The 21-year-old Binghamton University student from Mahopac, N.Y., died over spring break after a 17-month bout with brain cancer. Despite leaving school for months at a time for surgery, radiation and chemotherapy, he survived five months longer than predicted because he was young and a fighter, doctors said.

“He was always happy, always making people happy,” Leung’s mother Eillie Leung said. “He was in very good spirits. Didn’t complain at all, even until the last day.”

On a trip to New York City, 10-year-old Leung once asked Mimi Yudianto, a long-time friend of Leung’s mother, if he could stop in a supermarket. He wanted to use his savings money, not for himself but for an anniversary gift for his grandparents. He bought them roasted pig.

“He was caring and kind, always helpful,” Yudianto said. “He was willing to go out of his way for everyone.”

Leung transferred here from Westchester Community College in spring of 2006. He wanted to follow in his father’s footsteps and study electrical engineering.

Good friend Sean Chang said he and Leung would spend some nights scrambling to catch up on procrastinated work.

“We hung out all the time playing Wii video games and with Nerf guns,” Chang, a BU senior majoring in history and politics, philosophy and law, said. “Some Fridays and Saturdays, we’d stay up playing wiffle ball in the halls in Marcy Hall.”

When his friend’s car broke down on the way back from a school break, Leung, as usual, reached out a helping hand.

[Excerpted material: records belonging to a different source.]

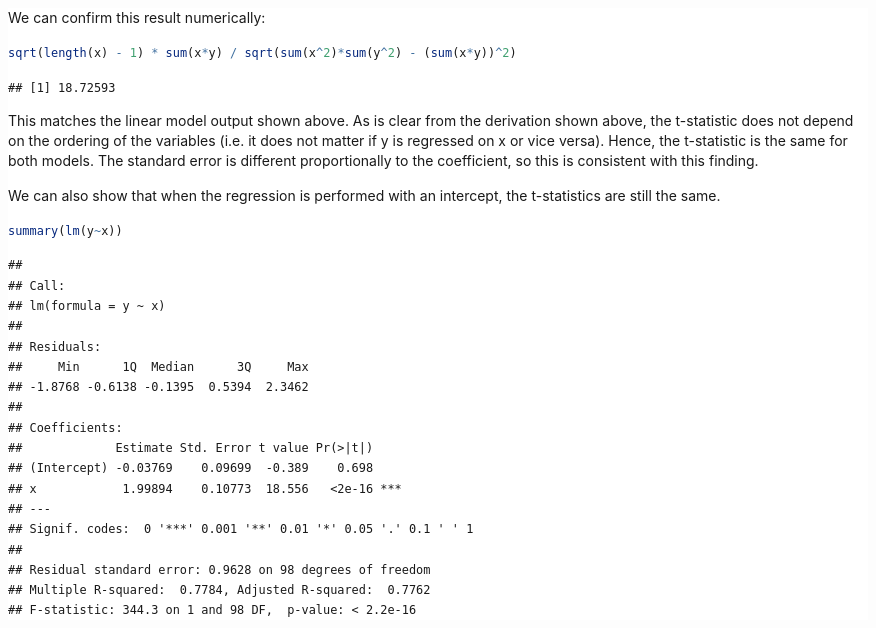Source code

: We can confirm this result numerically:

``` r
sqrt(length(x) - 1) * sum(x*y) / sqrt(sum(x^2)*sum(y^2) - (sum(x*y))^2)
```

    ## [1] 18.72593

This matches the linear model output shown above. As is clear from the
derivation shown above, the t-statistic does not depend on the ordering
of the variables (i.e. it does not matter if y is regressed on x or vice
versa). Hence, the t-statistic is the same for both models. The standard
error is different proportionally to the coefficient, so this is
consistent with this finding.

We can also show that when the regression is performed with an
intercept, the t-statistics are still the same.

``` r
summary(lm(y~x))
```

    ## 
    ## Call:
    ## lm(formula = y ~ x)
    ## 
    ## Residuals:
    ##     Min      1Q  Median      3Q     Max 
    ## -1.8768 -0.6138 -0.1395  0.5394  2.3462 
    ## 
    ## Coefficients:
    ##             Estimate Std. Error t value Pr(>|t|)    
    ## (Intercept) -0.03769    0.09699  -0.389    0.698    
    ## x            1.99894    0.10773  18.556   <2e-16 ***
    ## ---
    ## Signif. codes:  0 '***' 0.001 '**' 0.01 '*' 0.05 '.' 0.1 ' ' 1
    ## 
    ## Residual standard error: 0.9628 on 98 degrees of freedom
    ## Multiple R-squared:  0.7784, Adjusted R-squared:  0.7762 
    ## F-statistic: 344.3 on 1 and 98 DF,  p-value: < 2.2e-16
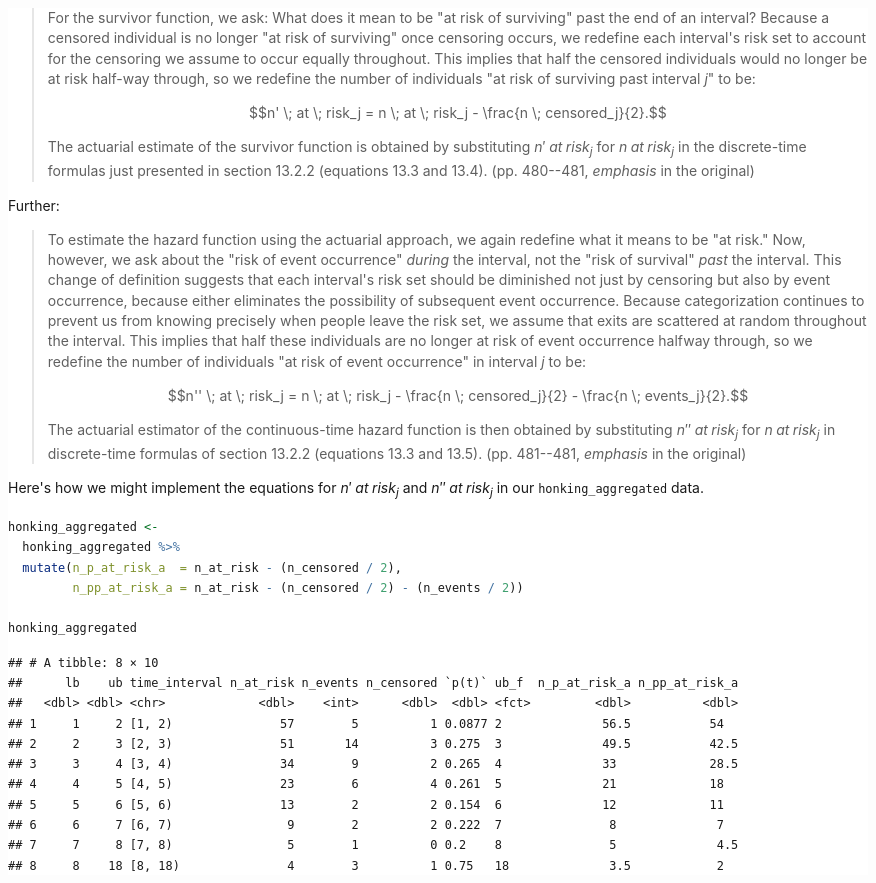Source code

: > For the survivor function, we ask: What does it mean to be "at risk of surviving" past the end of an interval? Because a censored individual is no longer "at risk of surviving" once censoring occurs, we redefine each interval's risk set to account for the censoring we assume to occur equally throughout. This implies that half the censored individuals would no longer be at risk half-way through, so we redefine the number of individuals "at risk of surviving past interval $j$" to be:
>
> $$n' \; at \; risk_j = n \; at \; risk_j - \frac{n \; censored_j}{2}.$$
>
> The actuarial estimate of the survivor function is obtained by substituting $n' \; at \; risk_j$ for $n \; at \; risk_j$ in the discrete-time formulas just presented in section 13.2.2 (equations 13.3 and 13.4). (pp. 480--481, *emphasis* in the original)

Further:

> To estimate the hazard function using the actuarial approach, we again redefine what it means to be "at risk." Now, however, we ask about the "risk of event occurrence" *during* the interval, not the "risk of survival" *past* the interval. This change of definition suggests that each interval's risk set should be diminished not just by censoring but also by event occurrence, because either eliminates the possibility of subsequent event occurrence. Because categorization continues to prevent us from knowing precisely when people leave the risk set, we assume that exits are scattered at random throughout the interval. This implies that half these individuals are no longer at risk of event occurrence halfway through, so we redefine the number of individuals "at risk of event occurrence" in interval $j$ to be:
>
> $$n'' \; at \; risk_j = n \; at \; risk_j - \frac{n \; censored_j}{2} - \frac{n \; events_j}{2}.$$
>
> The actuarial estimator of the continuous-time hazard function is then obtained by substituting $n'' \; at \; risk_j$ for $n \; at \; risk_j$ in discrete-time formulas of section 13.2.2 (equations 13.3 and 13.5). (pp. 481--481, *emphasis* in the original)

Here's how we might implement the equations for $n' \; at \; risk_j$ and $n'' \; at \; risk_j$ in our `honking_aggregated` data.


```r
honking_aggregated <-
  honking_aggregated %>% 
  mutate(n_p_at_risk_a  = n_at_risk - (n_censored / 2),
         n_pp_at_risk_a = n_at_risk - (n_censored / 2) - (n_events / 2))

honking_aggregated
```

```
## # A tibble: 8 × 10
##      lb    ub time_interval n_at_risk n_events n_censored `p(t)` ub_f  n_p_at_risk_a n_pp_at_risk_a
##   <dbl> <dbl> <chr>             <dbl>    <int>      <dbl>  <dbl> <fct>         <dbl>          <dbl>
## 1     1     2 [1, 2)               57        5          1 0.0877 2              56.5           54  
## 2     2     3 [2, 3)               51       14          3 0.275  3              49.5           42.5
## 3     3     4 [3, 4)               34        9          2 0.265  4              33             28.5
## 4     4     5 [4, 5)               23        6          4 0.261  5              21             18  
## 5     5     6 [5, 6)               13        2          2 0.154  6              12             11  
## 6     6     7 [6, 7)                9        2          2 0.222  7               8              7  
## 7     7     8 [7, 8)                5        1          0 0.2    8               5              4.5
## 8     8    18 [8, 18)               4        3          1 0.75   18              3.5            2
```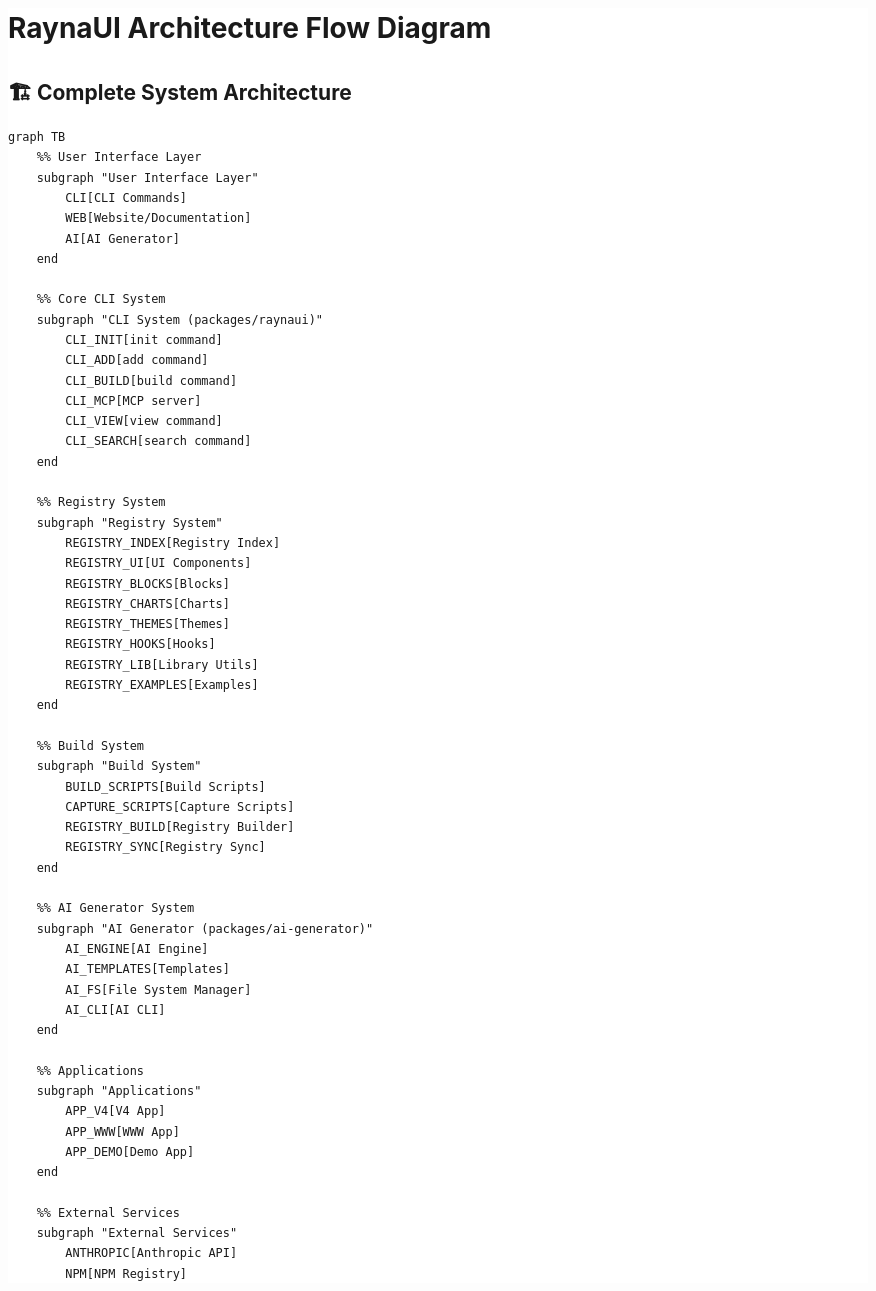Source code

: # RaynaUI Architecture Flow Diagram

## 🏗️ Complete System Architecture

```mermaid
graph TB
    %% User Interface Layer
    subgraph "User Interface Layer"
        CLI[CLI Commands]
        WEB[Website/Documentation]
        AI[AI Generator]
    end

    %% Core CLI System
    subgraph "CLI System (packages/raynaui)"
        CLI_INIT[init command]
        CLI_ADD[add command]
        CLI_BUILD[build command]
        CLI_MCP[MCP server]
        CLI_VIEW[view command]
        CLI_SEARCH[search command]
    end

    %% Registry System
    subgraph "Registry System"
        REGISTRY_INDEX[Registry Index]
        REGISTRY_UI[UI Components]
        REGISTRY_BLOCKS[Blocks]
        REGISTRY_CHARTS[Charts]
        REGISTRY_THEMES[Themes]
        REGISTRY_HOOKS[Hooks]
        REGISTRY_LIB[Library Utils]
        REGISTRY_EXAMPLES[Examples]
    end

    %% Build System
    subgraph "Build System"
        BUILD_SCRIPTS[Build Scripts]
        CAPTURE_SCRIPTS[Capture Scripts]
        REGISTRY_BUILD[Registry Builder]
        REGISTRY_SYNC[Registry Sync]
    end

    %% AI Generator System
    subgraph "AI Generator (packages/ai-generator)"
        AI_ENGINE[AI Engine]
        AI_TEMPLATES[Templates]
        AI_FS[File System Manager]
        AI_CLI[AI CLI]
    end

    %% Applications
    subgraph "Applications"
        APP_V4[V4 App]
        APP_WWW[WWW App]
        APP_DEMO[Demo App]
    end

    %% External Services
    subgraph "External Services"
        ANTHROPIC[Anthropic API]
        NPM[NPM Registry]
```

He drove four hours round trip in the middle of the night to pick up his friends and return them to campus.

“He was one of the most happy-go-lucky people I ever met,” Chang said. “One of the nicest people.”

Leung had an older sister, who graduated from BU, and a younger sister. Growing up he liked anime, “Family Guy” and the Food Network, according to his mother. Fast food at Taco Bell and White Castle were among his favorites.

Leung liked sports such as baseball and wrestling. In high school he joined the high school Italian club, and he organized and participated in a breast cancer walk.

He was diagnosed in November 2007 with pineal glioblastoma cancer. While recovering from an operation last autumn, the BU student couldn’t resist caring for Yudianto. Whenever he’d see her, he’d still ask if she needed anything to eat or drink.

“He didn’t let his illness change the way he was,” Yudianto said.